Risk oversight is both a major principle of risk management and a challenge for financial firms as well as for regulators. The organization and processes of risk management should be bank-wide, across all business lines. Unfortunately, bank-wide processes face serious challenges, as illustrated by the 2008 financial crisis. On the other hand, most financial firms have adopted standard organizations and processes that should, theoretically, work smoothly. Although the efficiency of risk management organization and processes raises some doubt, the standard organization, properly implemented, serves as a reference. Moreover, there are technical tools that allow moving up and down along the hierarchy and those have added value that is independent of internal discipline.

There are four main sections in this chapter.

• Section 4.1 addresses challenges of bank-wide risk management.

• Section 4.2 introduces the standard risk management organization along the well-known "three lines of defense" concept, and the standard risk processes, which rely on setting up limits and delegations for risk-taking decisions. Limits cap the risk of any single transaction or pools of transactions in retail banking. Delegation allows decentralizing the risk process according to certain rules in order to make the risk decisions smoother and speedier whenever a central assessment of the risk is not necessary. The same basic principles apply to all risks.

• Section 4.3 provides representative criteria for setting limits and enforcing them, for all main financial risks, providing more details on credit limits since other risks rely on similar processes.

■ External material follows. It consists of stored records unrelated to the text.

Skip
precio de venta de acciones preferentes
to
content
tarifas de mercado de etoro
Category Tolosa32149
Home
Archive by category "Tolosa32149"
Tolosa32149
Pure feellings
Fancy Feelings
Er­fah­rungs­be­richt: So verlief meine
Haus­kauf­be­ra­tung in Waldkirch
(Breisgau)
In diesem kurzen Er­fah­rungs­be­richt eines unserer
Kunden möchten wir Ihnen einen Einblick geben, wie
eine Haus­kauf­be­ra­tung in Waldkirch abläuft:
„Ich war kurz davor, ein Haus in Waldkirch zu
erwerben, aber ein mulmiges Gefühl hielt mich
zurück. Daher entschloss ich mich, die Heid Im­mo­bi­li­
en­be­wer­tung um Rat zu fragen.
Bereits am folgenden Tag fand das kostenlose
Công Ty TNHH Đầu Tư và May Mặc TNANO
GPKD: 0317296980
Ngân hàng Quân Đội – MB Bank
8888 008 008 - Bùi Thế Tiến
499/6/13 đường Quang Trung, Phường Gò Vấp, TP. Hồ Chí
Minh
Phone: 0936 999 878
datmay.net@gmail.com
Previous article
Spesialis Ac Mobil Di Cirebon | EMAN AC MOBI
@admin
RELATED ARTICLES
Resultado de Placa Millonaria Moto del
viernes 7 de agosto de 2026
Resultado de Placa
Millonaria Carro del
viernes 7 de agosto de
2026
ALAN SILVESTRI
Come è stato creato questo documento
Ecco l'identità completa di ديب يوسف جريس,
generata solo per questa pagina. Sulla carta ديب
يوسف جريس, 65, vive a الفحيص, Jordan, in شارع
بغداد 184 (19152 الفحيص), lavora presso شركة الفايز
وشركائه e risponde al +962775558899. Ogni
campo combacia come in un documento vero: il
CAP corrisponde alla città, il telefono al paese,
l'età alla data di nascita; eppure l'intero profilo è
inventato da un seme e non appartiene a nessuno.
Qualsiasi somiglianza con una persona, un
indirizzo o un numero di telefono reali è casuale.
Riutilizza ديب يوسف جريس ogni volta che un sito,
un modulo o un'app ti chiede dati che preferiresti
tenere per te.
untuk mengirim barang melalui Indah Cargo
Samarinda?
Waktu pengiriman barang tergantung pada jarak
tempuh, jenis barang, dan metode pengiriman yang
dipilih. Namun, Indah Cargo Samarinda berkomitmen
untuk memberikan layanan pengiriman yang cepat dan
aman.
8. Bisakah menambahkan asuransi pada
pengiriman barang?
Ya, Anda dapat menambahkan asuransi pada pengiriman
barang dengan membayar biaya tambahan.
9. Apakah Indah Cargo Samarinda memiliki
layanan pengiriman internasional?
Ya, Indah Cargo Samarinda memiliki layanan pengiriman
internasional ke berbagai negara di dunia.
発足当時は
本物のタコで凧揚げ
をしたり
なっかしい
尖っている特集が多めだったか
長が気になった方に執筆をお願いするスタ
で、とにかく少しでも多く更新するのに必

• Section 4.4, the final section, discusses the techniques that make bank-wide risk management feasible, allowing moving both top-down and bottom-up along the hierarchy for controlling the risk-return tradeoff that all financial firms face and controls of risks. Two pillars of bank-wide risk management are the fund transfer pricing (FTP) system and the capital allocation system. Together, they allow breaking down global bank earnings and risks into earnings and risk allocations from transactions or pools of transactions in a consistent way. Bank-wide risk management implies the capability of moving bottom-up by aggregation of individual risks and top-down for identifying the sources of aggregated earnings and risks.